- TASK DETAILS
All the records that follow need to be reproduced exactly. Omit the images.

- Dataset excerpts
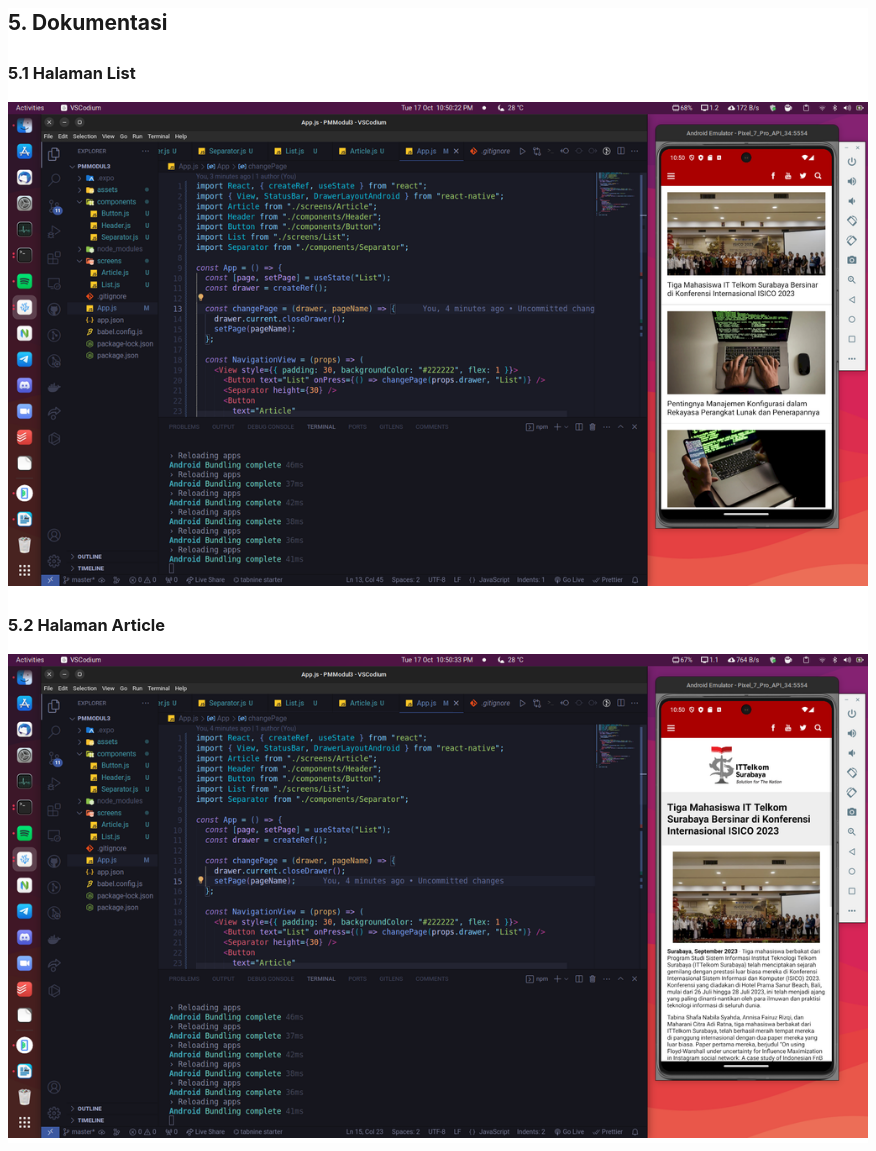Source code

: ## 5. Dokumentasi

### 5.1 Halaman List

![](./assets/praktikum/list.png)

### 5.2 Halaman Article

![](./assets/praktikum/article.png)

- OUTPUT OF THE TASK
Source code

: ## 5. Dokumentasi

### 5.1 Halaman List

![](./assets/praktikum/list.png)

### 5.2 Halaman Article

![](./assets/praktikum/article.png)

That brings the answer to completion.